(Beginning of ENTRIES SUPPLIED)

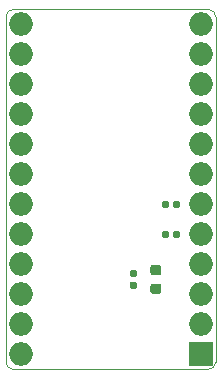
<source format=gbr>
%TF.GenerationSoftware,KiCad,Pcbnew,5.1.7+dfsg1-1~bpo10+1*%
%TF.CreationDate,Date%
%TF.ProjectId,ProMicro_TEST,50726f4d-6963-4726-9f5f-544553542e6b,v1.0*%
%TF.SameCoordinates,Original*%
%TF.FileFunction,Soldermask,Bot*%
%TF.FilePolarity,Negative*%
%FSLAX45Y45*%
G04 Gerber Fmt 4.5, Leading zero omitted, Abs format (unit mm)*
G04 Created by KiCad*
%MOMM*%
%LPD*%
G01*
G04 APERTURE LIST*
%TA.AperFunction,Profile*%
%ADD10C,0.100000*%
%TD*%
%ADD11R,2.000000X2.000000*%
%ADD12O,2.000000X2.000000*%
G04 APERTURE END LIST*
D10*
X127000Y2857500D02*
X127000Y-63500D01*
X-1651000Y-63500D02*
X-1651000Y2857500D01*
X-1587500Y-127000D02*
G75*
G02*
X-1651000Y-63500I0J63500D01*
G01*
X127000Y-63500D02*
G75*
G02*
X63500Y-127000I-63500J0D01*
G01*
X63500Y2921000D02*
G75*
G02*
X127000Y2857500I0J-63500D01*
G01*
X-1651000Y2857500D02*
G75*
G02*
X-1587500Y2921000I63500J0D01*
G01*
X63500Y-127000D02*
X-1587500Y-127000D01*
X-1587500Y2921000D02*
X63500Y2921000D01*
D11*
X0Y0D03*
D12*
X0Y254000D03*
X0Y508000D03*
X-1524000Y2794000D03*
X0Y762000D03*
X-1524000Y2540000D03*
X0Y1016000D03*
X-1524000Y2286000D03*
X0Y1270000D03*
X-1524000Y2032000D03*
X0Y1524000D03*
X-1524000Y1778000D03*
X0Y1778000D03*
X-1524000Y1524000D03*
X0Y2032000D03*
X-1524000Y1270000D03*
X0Y2286000D03*
X-1524000Y1016000D03*
X0Y2540000D03*
X-1524000Y762000D03*
X0Y2794000D03*
X-1524000Y508000D03*
X-1524000Y254000D03*
X-1524000Y0D03*
G36*
G01*
X-273000Y1033250D02*
X-273000Y998750D01*
G75*
G02*
X-287750Y984000I-14750J0D01*
G01*
X-317250Y984000D01*
G75*
G02*
X-332000Y998750I0J14750D01*
G01*
X-332000Y1033250D01*
G75*
G02*
X-317250Y1048000I14750J0D01*
G01*
X-287750Y1048000D01*
G75*
G02*
X-273000Y1033250I0J-14750D01*
G01*
G37*
G36*
G01*
X-176000Y1033250D02*
X-176000Y998750D01*
G75*
G02*
X-190750Y984000I-14750J0D01*
G01*
X-220250Y984000D01*
G75*
G02*
X-235000Y998750I0J14750D01*
G01*
X-235000Y1033250D01*
G75*
G02*
X-220250Y1048000I14750J0D01*
G01*
X-190750Y1048000D01*
G75*
G02*
X-176000Y1033250I0J-14750D01*
G01*
G37*
G36*
G01*
X-273000Y1287250D02*
X-273000Y1252750D01*
G75*
G02*
X-287750Y1238000I-14750J0D01*
G01*
X-317250Y1238000D01*
G75*
G02*
X-332000Y1252750I0J14750D01*
G01*
X-332000Y1287250D01*
G75*
G02*
X-317250Y1302000I14750J0D01*
G01*
X-287750Y1302000D01*
G75*
G02*
X-273000Y1287250I0J-14750D01*
G01*
G37*
G36*
G01*
X-176000Y1287250D02*
X-176000Y1252750D01*
G75*
G02*
X-190750Y1238000I-14750J0D01*
G01*
X-220250Y1238000D01*
G75*
G02*
X-235000Y1252750I0J14750D01*
G01*
X-235000Y1287250D01*
G75*
G02*
X-220250Y1302000I14750J0D01*
G01*
X-190750Y1302000D01*
G75*
G02*
X-176000Y1287250I0J-14750D01*
G01*
G37*
G36*
G01*
X-406625Y600000D02*
X-355375Y600000D01*
G75*
G02*
X-333500Y578125I0J-21875D01*
G01*
X-333500Y534375D01*
G75*
G02*
X-355375Y512500I-21875J0D01*
G01*
X-406625Y512500D01*
G75*
G02*
X-428500Y534375I0J21875D01*
G01*
X-428500Y578125D01*
G75*
G02*
X-406625Y600000I21875J0D01*
G01*
G37*
G36*
G01*
X-406625Y757500D02*
X-355375Y757500D01*
G75*
G02*
X-333500Y735625I0J-21875D01*
G01*
X-333500Y691875D01*
G75*
G02*
X-355375Y670000I-21875J0D01*
G01*
X-406625Y670000D01*
G75*
G02*
X-428500Y691875I0J21875D01*
G01*
X-428500Y735625D01*
G75*
G02*
X-406625Y757500I21875J0D01*
G01*
G37*
G36*
G01*
X-588750Y616000D02*
X-554250Y616000D01*
G75*
G02*
X-539500Y601250I0J-14750D01*
G01*
X-539500Y571750D01*
G75*
G02*
X-554250Y557000I-14750J0D01*
G01*
X-588750Y557000D01*
G75*
G02*
X-603500Y571750I0J14750D01*
G01*
X-603500Y601250D01*
G75*
G02*
X-588750Y616000I14750J0D01*
G01*
G37*
G36*
G01*
X-588750Y713000D02*
X-554250Y713000D01*
G75*
G02*
X-539500Y698250I0J-14750D01*
G01*
X-539500Y668750D01*
G75*
G02*
X-554250Y654000I-14750J0D01*
G01*
X-588750Y654000D01*
G75*
G02*
X-603500Y668750I0J14750D01*
G01*
X-603500Y698250D01*
G75*
G02*
X-588750Y713000I14750J0D01*
G01*
G37*
M02*

</source>
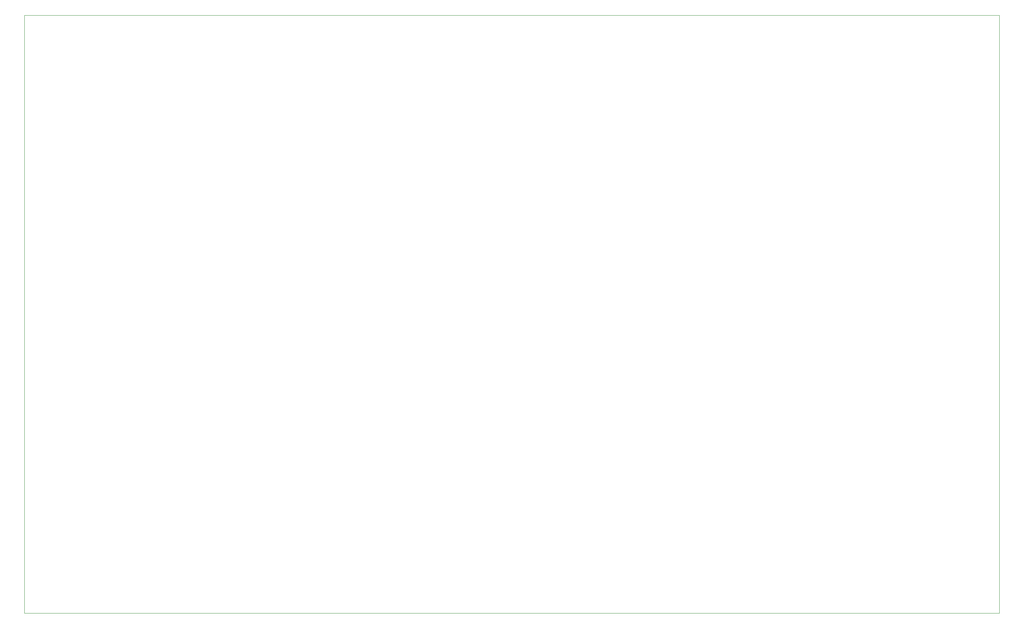
<source format=gbr>
%TF.GenerationSoftware,KiCad,Pcbnew,(5.1.8)-1*%
%TF.CreationDate,2020-12-01T03:48:25+04:00*%
%TF.ProjectId,111,3131312e-6b69-4636-9164-5f7063625858,ver 1.0*%
%TF.SameCoordinates,Original*%
%TF.FileFunction,Profile,NP*%
%FSLAX46Y46*%
G04 Gerber Fmt 4.6, Leading zero omitted, Abs format (unit mm)*
G04 Created by KiCad (PCBNEW (5.1.8)-1) date 2020-12-01 03:48:25*
%MOMM*%
%LPD*%
G01*
G04 APERTURE LIST*
%TA.AperFunction,Profile*%
%ADD10C,0.050000*%
%TD*%
G04 APERTURE END LIST*
D10*
X244602000Y-14986000D02*
X17526000Y-14986000D01*
X17526000Y-14986000D02*
X17526000Y-154432000D01*
X17526000Y-154432000D02*
X244602000Y-154432000D01*
X244602000Y-14986000D02*
X244602000Y-154432000D01*
M02*

</source>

(End of ENTRIES SUPPLIED)

_PROBLEM REQUIREMENTS_
With no other words, report how many lines in the entries hold the string "ProjectId".

_COMPLETED EXERCISE_
2